In most cases, an employer cannot simply keep commissions you actually earned just because you quit. Once a commission is "earned" under your written agreement and the applicable state law, it is wages the employer owes you, and unpaid earned commissions are a form of wage theft. The hard part is usually not whether earned commissions are owed, but when a commission counts as earned, and that depends heavily on your commission plan, your state, and the timing of the sale.
The Core Question: When Is a Commission "Earned"?
A commission is money tied to sales or performance. The single most important idea in any commission dispute is the difference between a commission that is merely anticipated and one that is earned. An employer generally can refuse to pay a commission that was never earned under the rules you agreed to. An employer generally cannot refuse to pay a commission you already earned, even if you resign before payday.

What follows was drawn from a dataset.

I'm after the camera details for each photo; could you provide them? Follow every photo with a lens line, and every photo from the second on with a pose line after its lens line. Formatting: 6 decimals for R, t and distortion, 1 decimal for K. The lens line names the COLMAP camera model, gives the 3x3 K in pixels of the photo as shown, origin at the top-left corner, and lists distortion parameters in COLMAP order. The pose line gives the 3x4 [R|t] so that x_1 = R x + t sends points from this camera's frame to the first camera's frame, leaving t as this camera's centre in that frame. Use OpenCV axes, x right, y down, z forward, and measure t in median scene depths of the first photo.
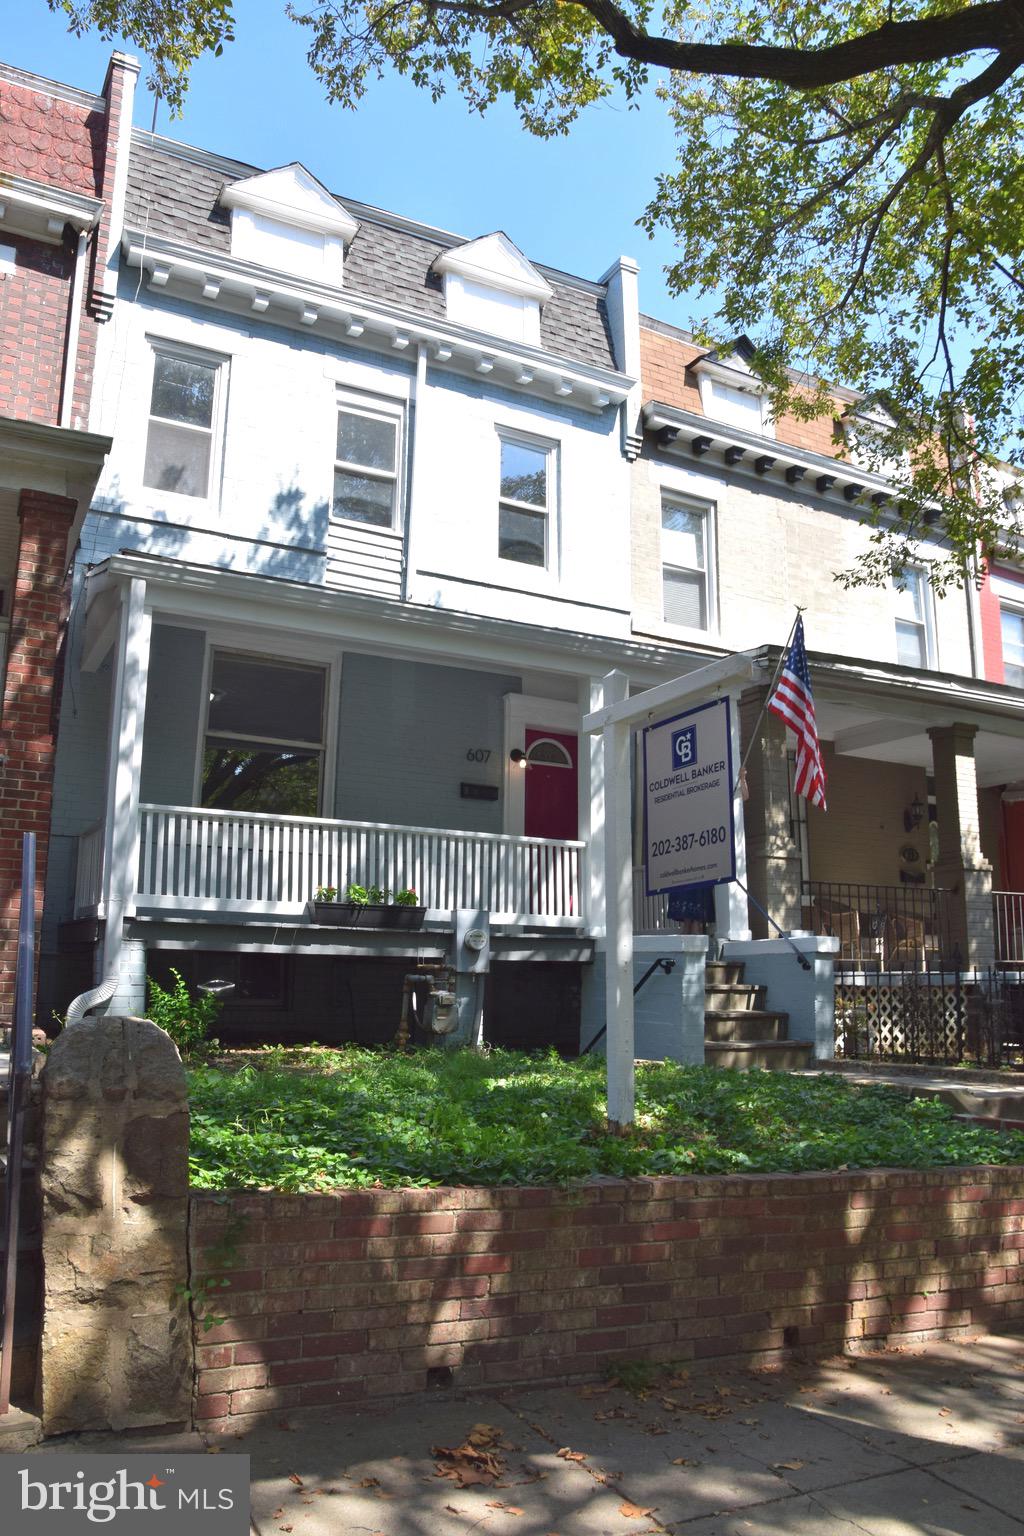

What makes a commission "earned" is defined first by your commission agreement or plan document, and second by your state's wage laws. Common triggers a plan may use include: the customer signs the contract, the customer pays, the product ships, or the deal closes. If you completed everything required to earn the commission before you quit, that money is typically a wage the employer must pay you, even if it is paid out weeks later on its normal cycle.
The Federal Baseline
There is no federal law that sets a specific commission formula or guarantees you keep commissions after you quit. The main federal wage law, the Fair Labor Standards Act (FLSA), enforced by the U.S. Department of Labor Wage and Hour Division, focuses on minimum wage and overtime. It does require that all wages you have earned be paid, and earned commissions are wages, but it does not deeply regulate the timing of final pay or the details of commission plans. Those details are left mostly to state law and to your contract.
Two practical points flow from this. First, even commissioned employees are generally entitled to at least the federal minimum wage for all hours worked (some commissioned retail and service workers fall under specific FLSA exemptions, but the baseline wage floor matters). Second, because the FLSA is mostly silent on commission timing, your strongest protections usually come from your state and your written agreement, not from federal law.

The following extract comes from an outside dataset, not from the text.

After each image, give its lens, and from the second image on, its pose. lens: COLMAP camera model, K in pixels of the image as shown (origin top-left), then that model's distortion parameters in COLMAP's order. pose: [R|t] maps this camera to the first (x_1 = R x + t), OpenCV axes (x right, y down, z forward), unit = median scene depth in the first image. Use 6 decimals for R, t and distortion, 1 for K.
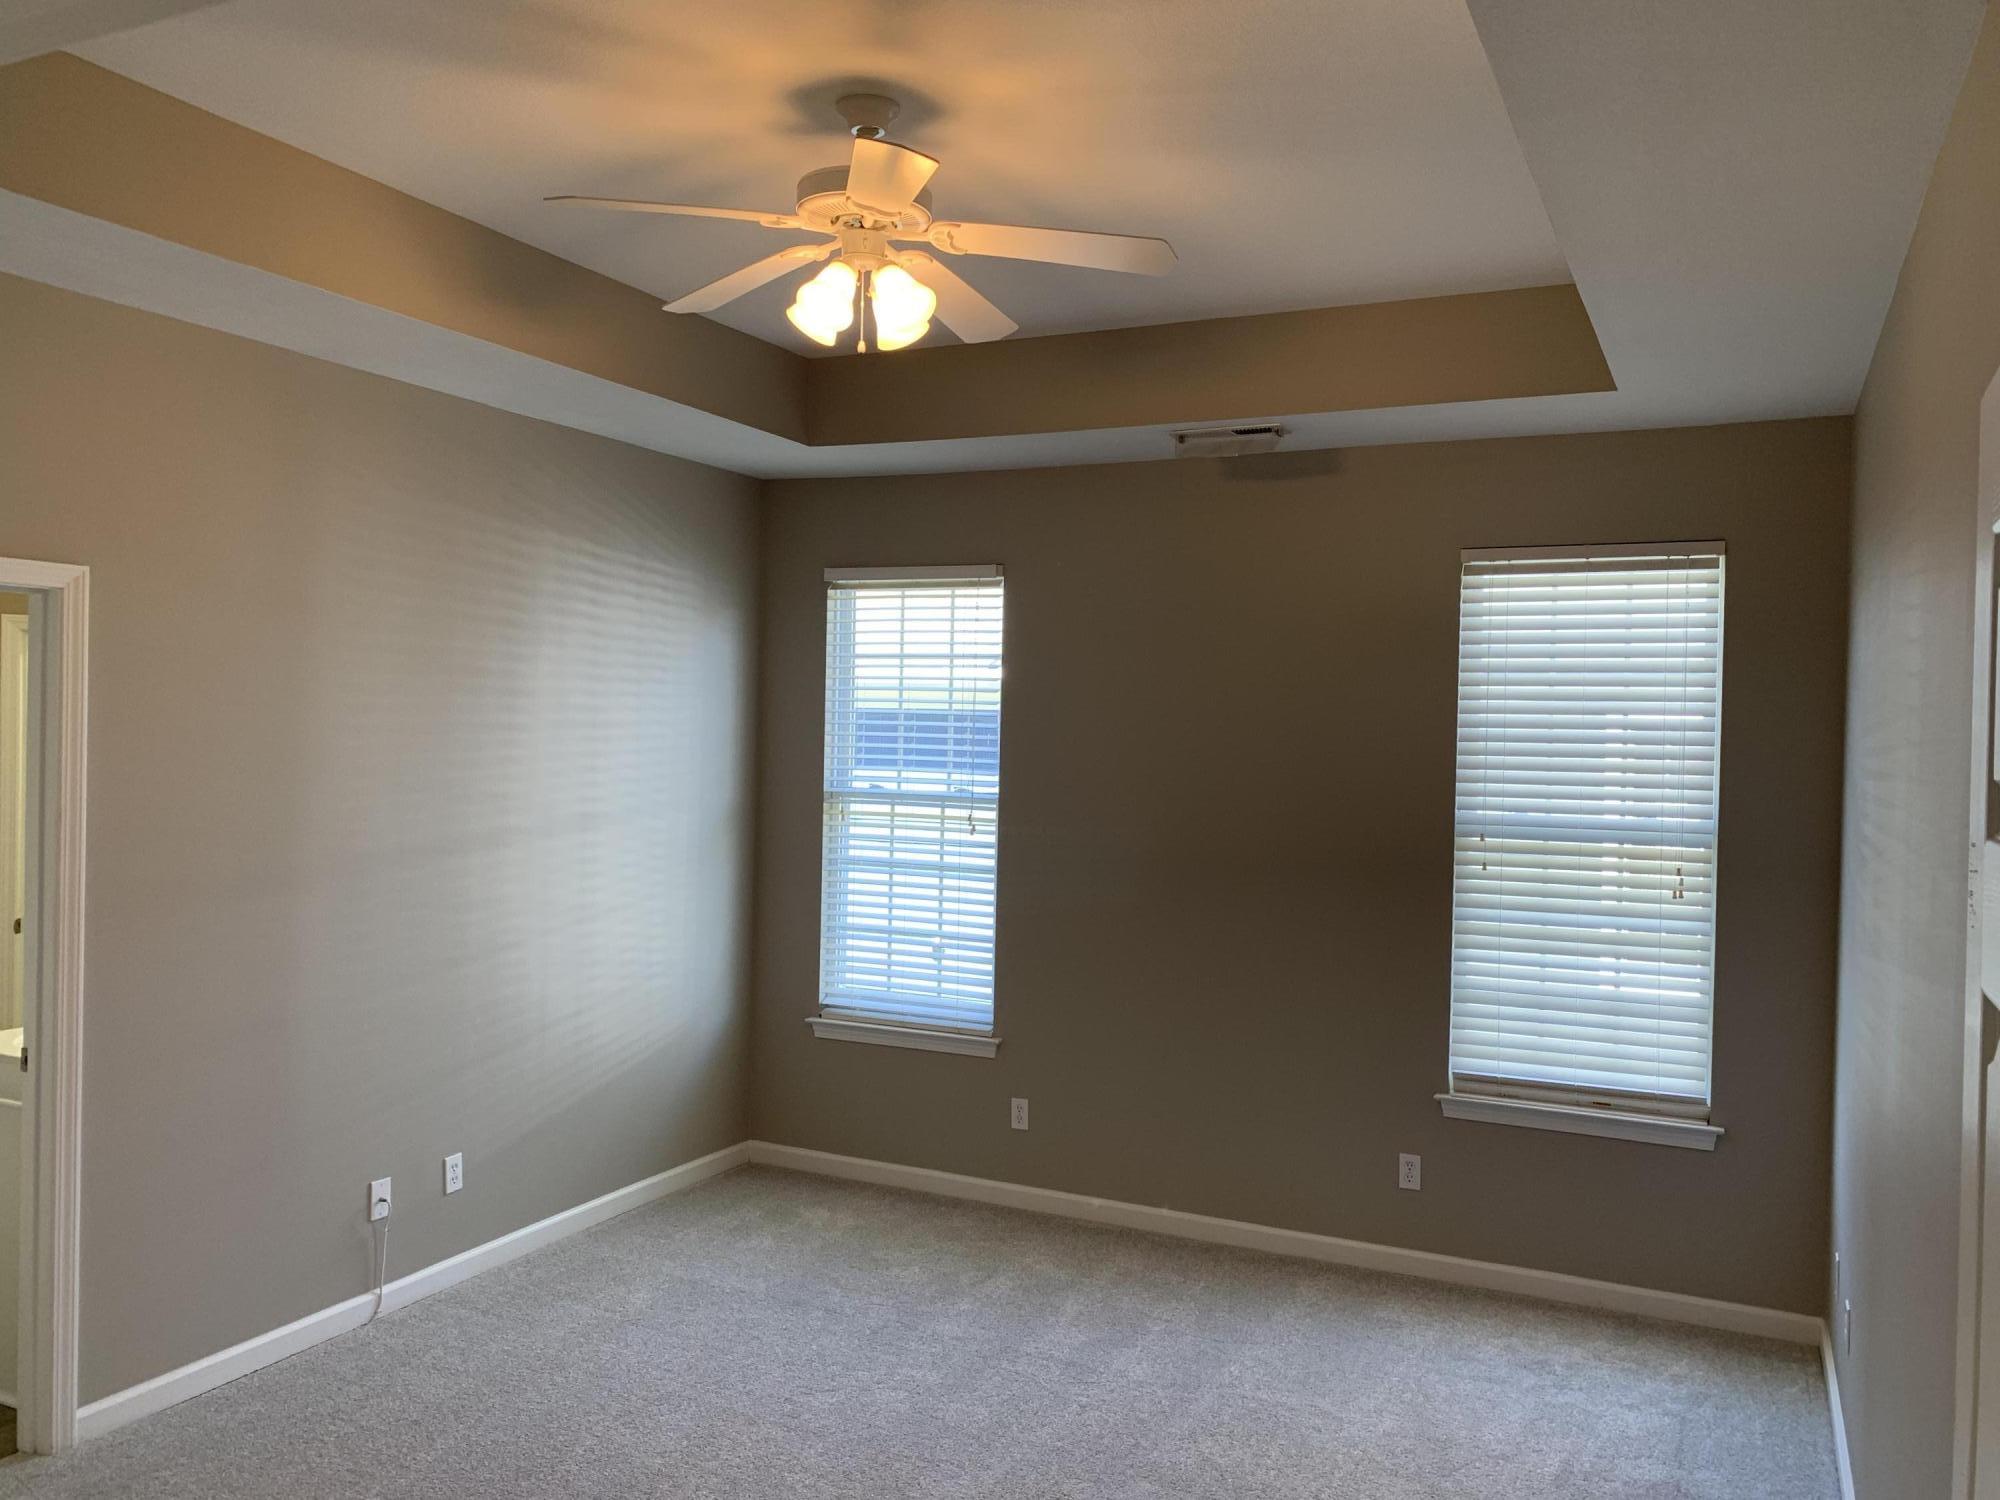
lens RADIAL K [[1533.8, 0, 1000.0], [0, 1533.8, 750.0], [0, 0, 1]] dist [0.003528, 0.000181]
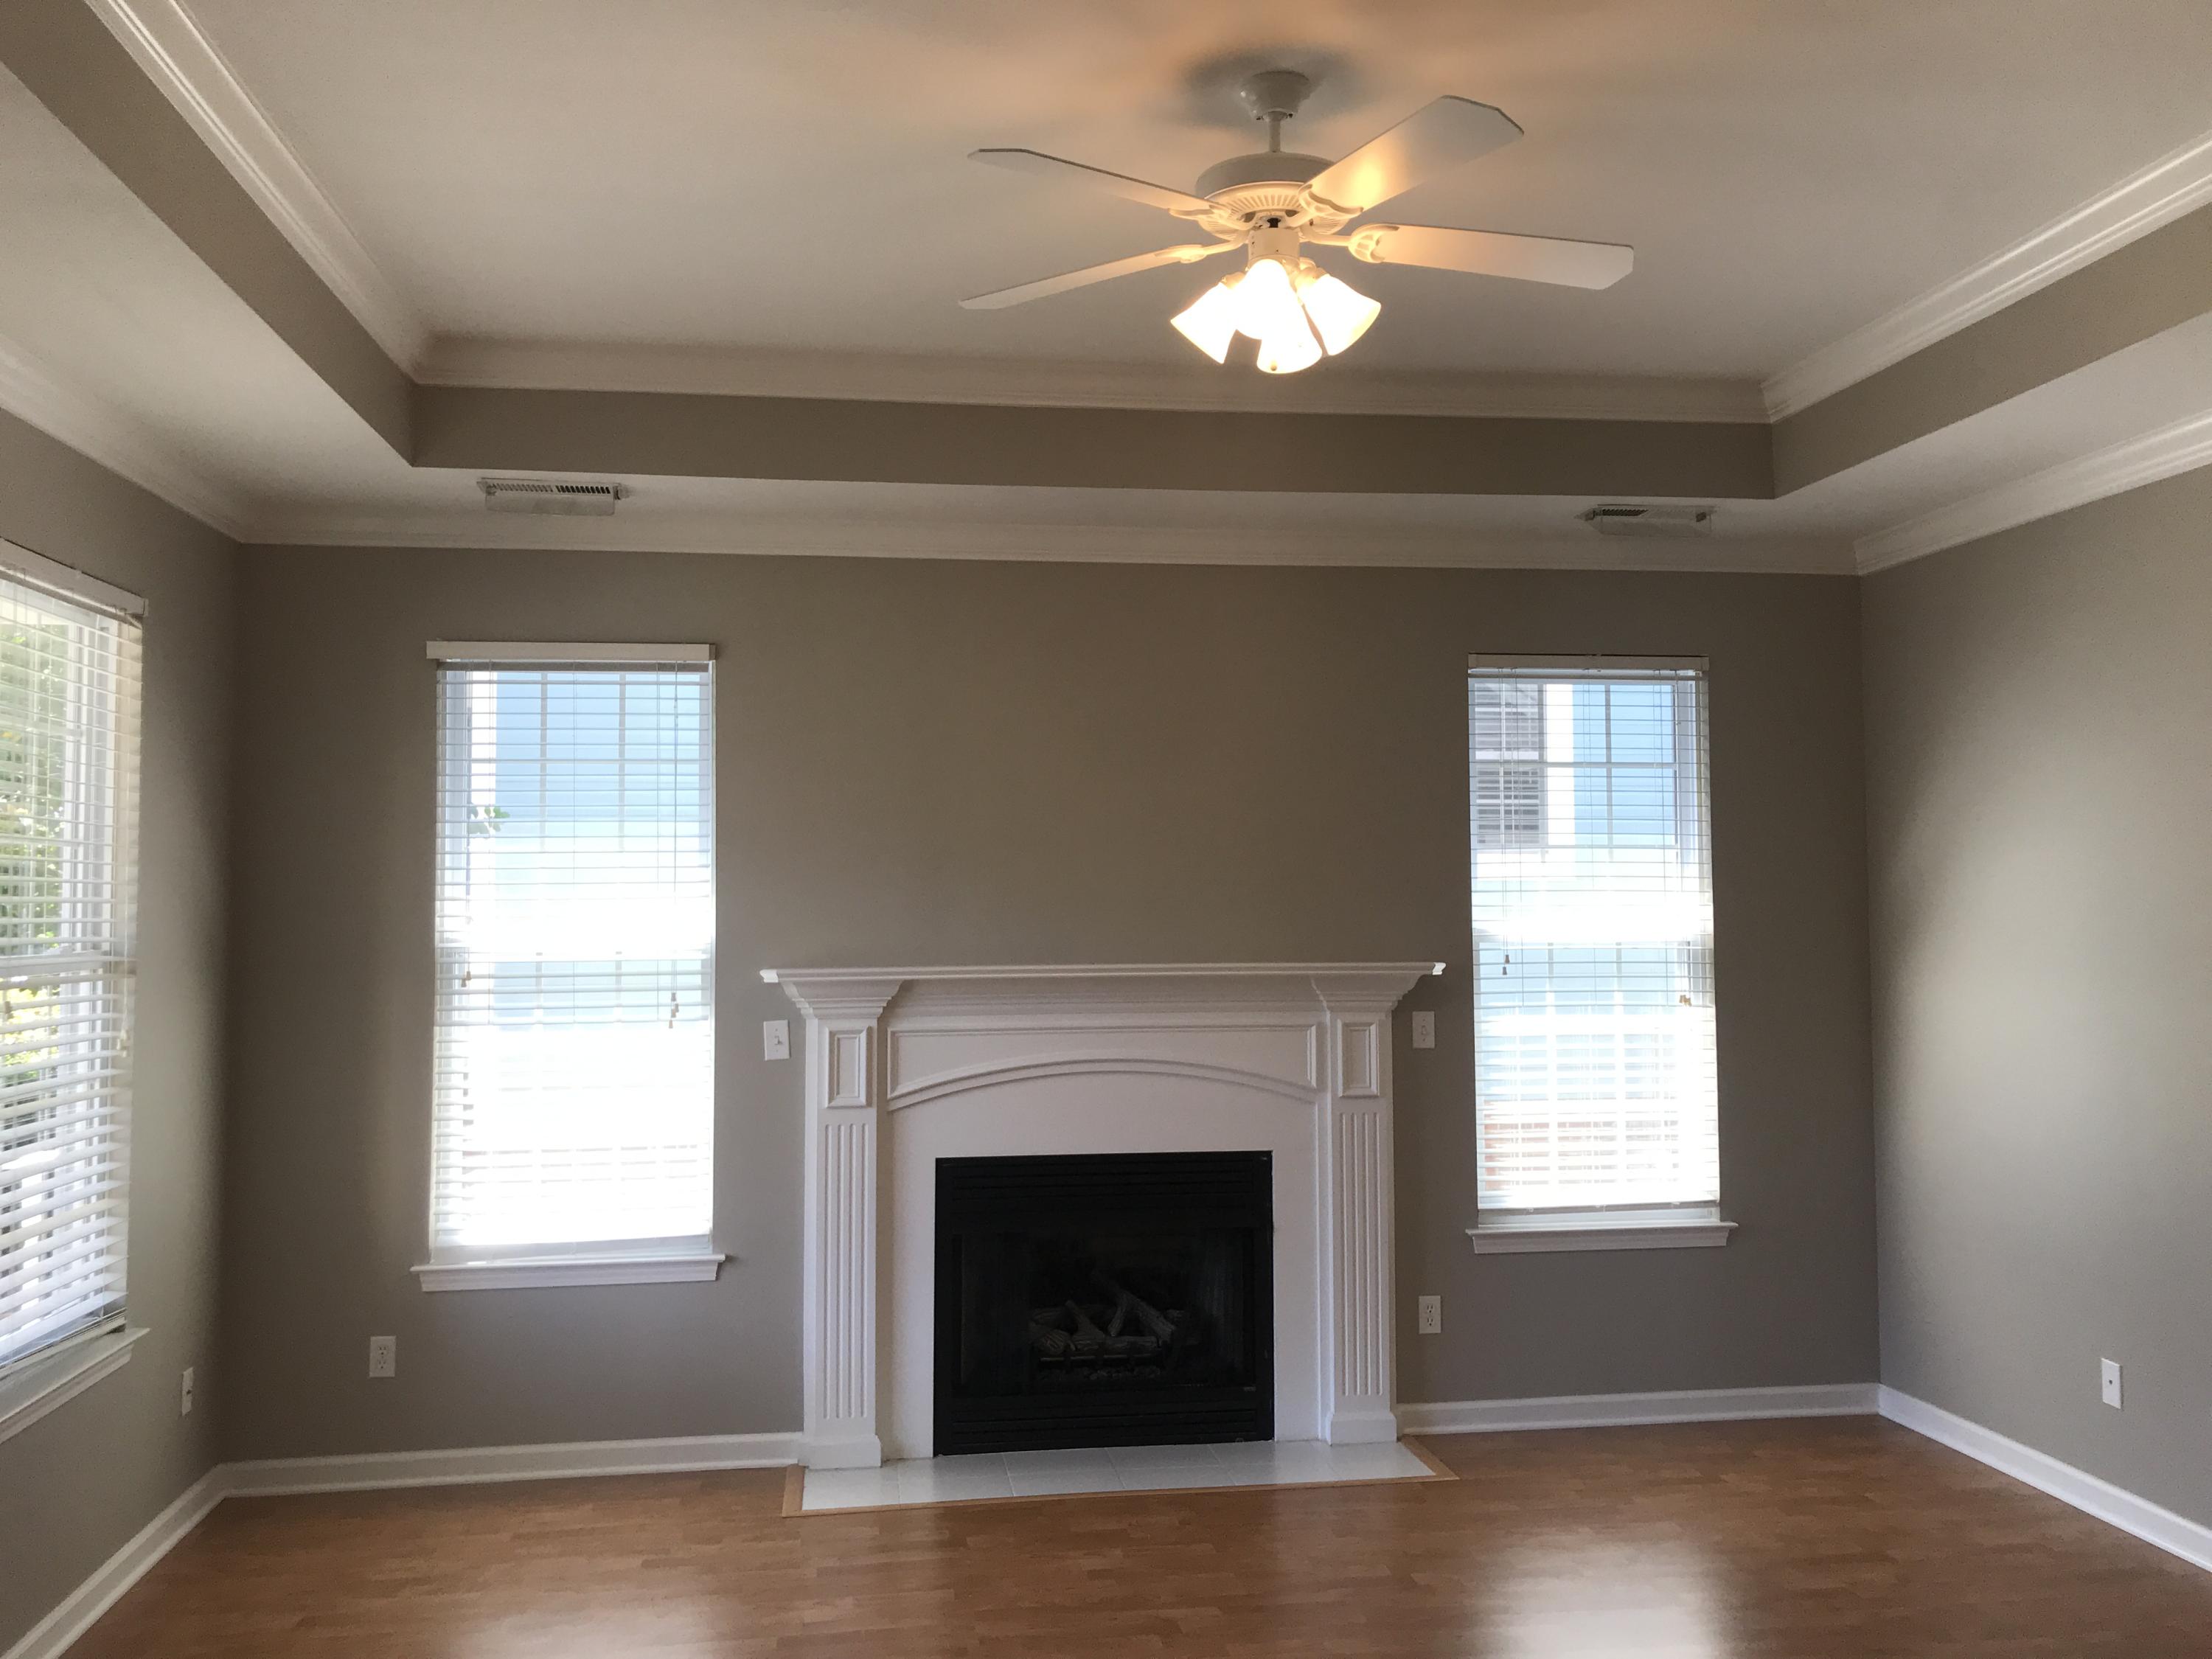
lens RADIAL K [[1774.8, 0, 1106.0], [0, 1774.8, 829.5], [0, 0, 1]] dist [0.092450, 0.000743]
pose [[0.870985, -0.012682, 0.491146, -0.272963], [0.024365, 0.999552, -0.017398, -0.006154], [-0.490705, 0.027120, 0.870904, 0.111284]]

Where State Law Adds Real Teeth
State law is where most commission rights live, and protections vary widely by state. Many states treat earned commissions as wages and impose rules on how and when final wages must be paid after you leave. Some states add penalties when an employer fails to pay earned wages on time, and a number of states have statutes specifically governing sales commissions, including rules for commissions that become calculable only after you depart. Because these rules differ so much, treat the items below as this varies by state rather than fixed numbers.
California
California is generally protective of commissioned employees. Commissions are treated as wages, and California law requires employers to provide a written commission agreement to employees whose pay includes commissions. Earned commissions cannot be forfeited simply because you quit. A key California principle is that once you have done everything required to earn a commission, it belongs to you, and an employer cannot retroactively change the deal to take it away. California also has strict rules and potential penalties around the timing of final pay when employment ends. If a commission cannot be calculated until after your last day (for example, it depends on a customer payment that arrives later), it generally must be paid once it becomes calculable.
Texas
Texas relies heavily on your written commission agreement. Under the Texas Payday Law, enforced by the Texas Workforce Commission, commissions are wages, and an employer must pay wages that are due according to the agreed terms. The agreement controls when a commission is earned and payable, so a plan that says you must be employed on the payout date, or that conditions payment on customer payment, can be enforceable in Texas. If you earned the commission under the plan's terms before leaving, Texas law gives you a path to claim it. The lesson in Texas is that the written plan is decisive, so read it closely.
Florida
Florida does not have a broad state wage-payment statute like some states, so unpaid-commission claims in Florida often turn on contract law and the specific terms of your agreement. Earned commissions are still owed, and you can pursue them, but the analysis leans even more on what your written plan says and on general breach-of-contract principles. A clear, written commission agreement is especially valuable in Florida.
"You Must Be Employed on Payday" Clauses
Many commission plans include a forfeiture clause stating you must still be employed when the commission is paid in order to receive it. Whether such a clause is enforceable is one of the most contested issues in commission disputes, and the answer depends on your state.
In some states, courts enforce these clauses as written, meaning you can lose a commission if you leave before the payout date. In other states, courts are skeptical of clauses that let an employer pocket commissions an employee already fully earned through their work, and they may refuse to enforce a forfeiture of money that was effectively earned before departure. Because outcomes differ, do not assume a forfeiture clause is automatically valid or automatically void. This is exactly the kind of fact-specific question where the wording of your plan and your state's case law matter.